You might be thinking that segregation and racism was a purely Southern problem. But around those times, a Colored man in New York State had about the same rights as a mule. Not many of us were proud of it, but the Coloreds had their own bars and taverns. Why this one was leaning against the wall with his big hands dangling between his knees was beyond me. I approached him - I’m ashamed to admit, I approached him the way a man might a dog he’s not sure will lick his hand or bite it off - and cleared my throat.

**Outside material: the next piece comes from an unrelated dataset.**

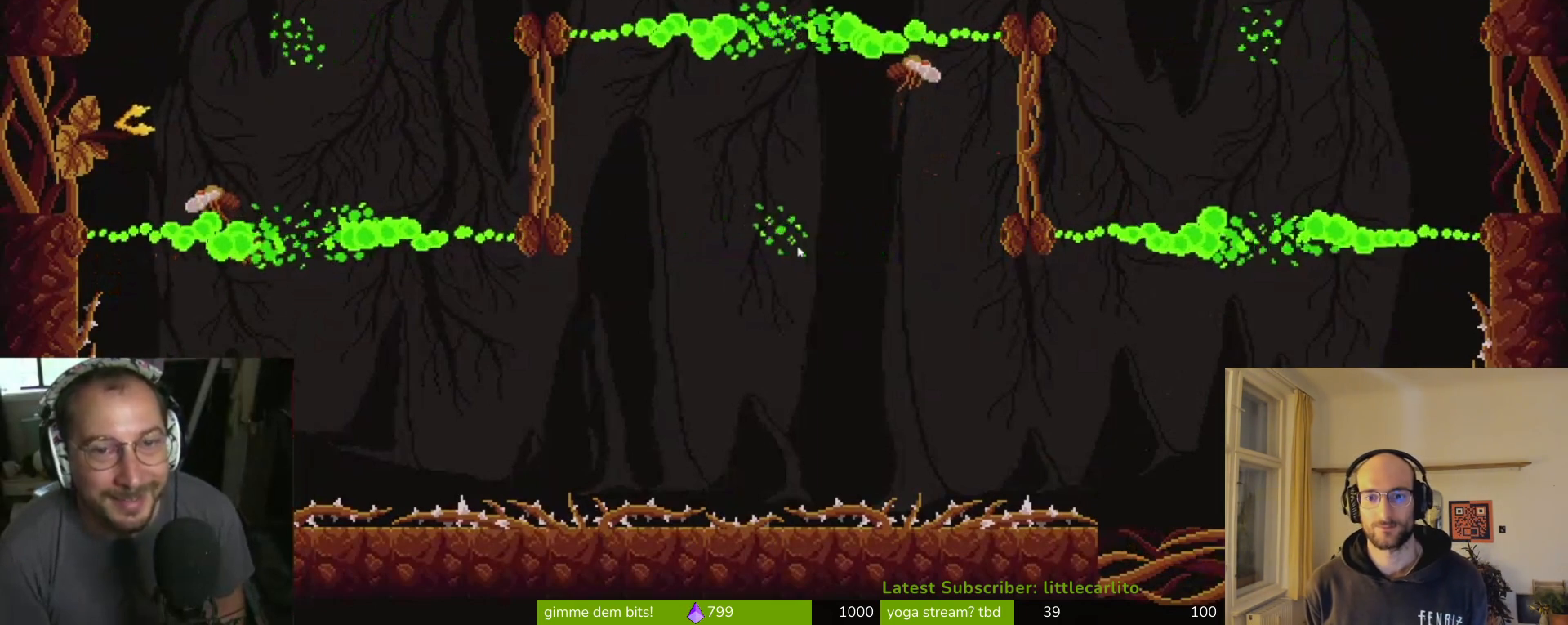
{"buttons": [], "left_stick": "up-left", "events": [[67, "SQUARE", "up"], [100, "SQUARE", "down"], [200, "SQUARE", "up"], [233, "SQUARE", "down"], [333, "SQUARE", "up"], [400, "SQUARE", "down"], [500, "SQUARE", "up"]]}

He looked up, half his face swollen up and his bottom lip busted. That Mick had already been at him, and I grimaced. He didn’t look like he was too upset about it though, he offered me a smile, and I returned it uncertainly. “David Hardy.”
“Excuse me?”
He grinned, sliding up the wall. He towered over me, easily by three or four inches. I flicked my eyes over him. He looked like any other man around that time, all patches and worn shoes. But there was something about him that was different: his easy smile. Even when half of his face was beat up and bruised, he smiled. “I’m David Hardy,” he said, grabbing my hand and shaking it.

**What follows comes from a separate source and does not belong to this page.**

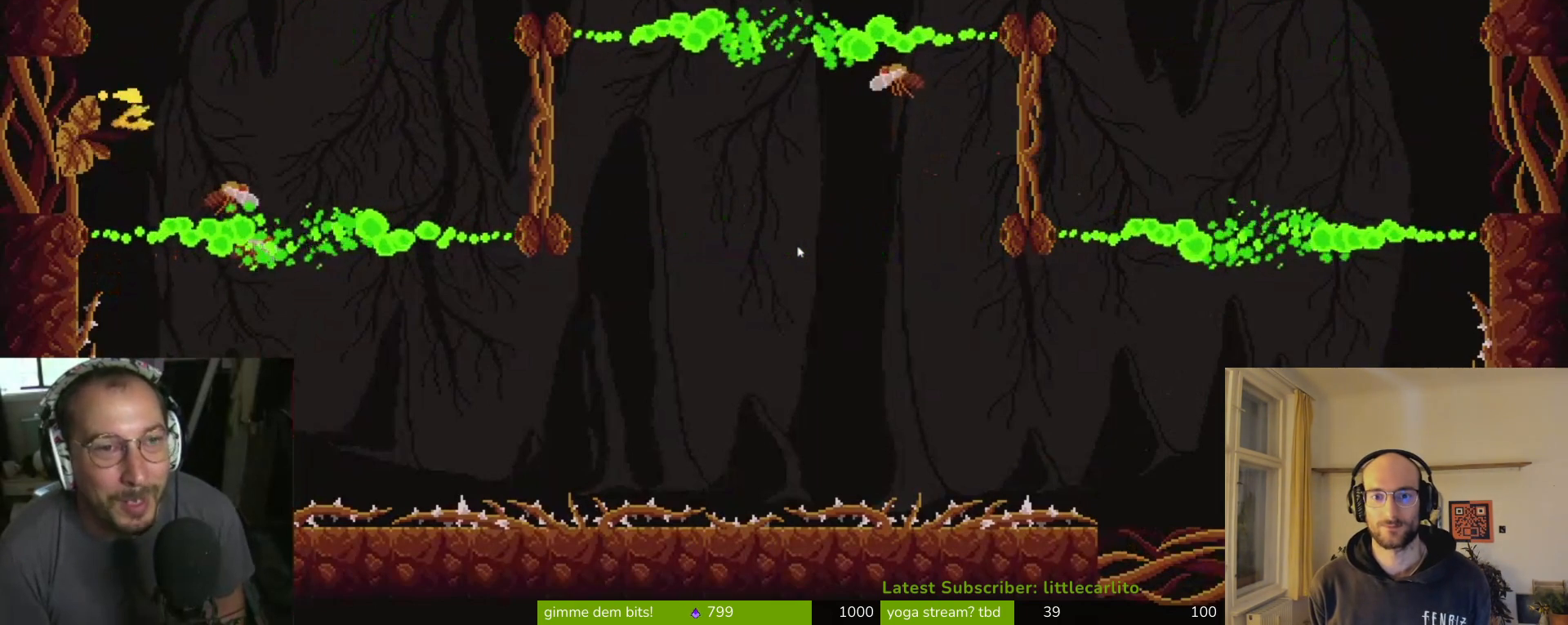
{"buttons": ["SQUARE"], "left_stick": "left", "events": [[33, "SQUARE", "down"], [67, "left_stick", "left"], [133, "SQUARE", "up"], [200, "SQUARE", "down"], [267, "SQUARE", "up"], [333, "SQUARE", "down"], [433, "SQUARE", "up"], [467, "SQUARE", "down"]]}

I laughed, I think. What else was there to do when this giant man was pumping my hand and pulling my arm out of its socket? “Joe Sawyer,” I offered. I was very aware of how easily he could crush my hand if he wanted. For some reason, this gave me a little thrill. I couldn’t explain it then, and I still can’t now. Maybe I just liked how dark and strong he was. Maybe, with all that had happened, I wanted someone who was strong enough to carry all of my troubles.
Or maybe I was just really horny.
We got to talking, and he told me that he had come up North from Georgia. I had a feeling he wanted to expound on that, maybe go into just what was going on down there, south of the Mason-Dixon, but he never did. That sunny smile reappeared, and the dark shadows on his brow cleared. I imagined that a man who smiled like that would be an easy man to love, and my stomach got all tangled up in knots.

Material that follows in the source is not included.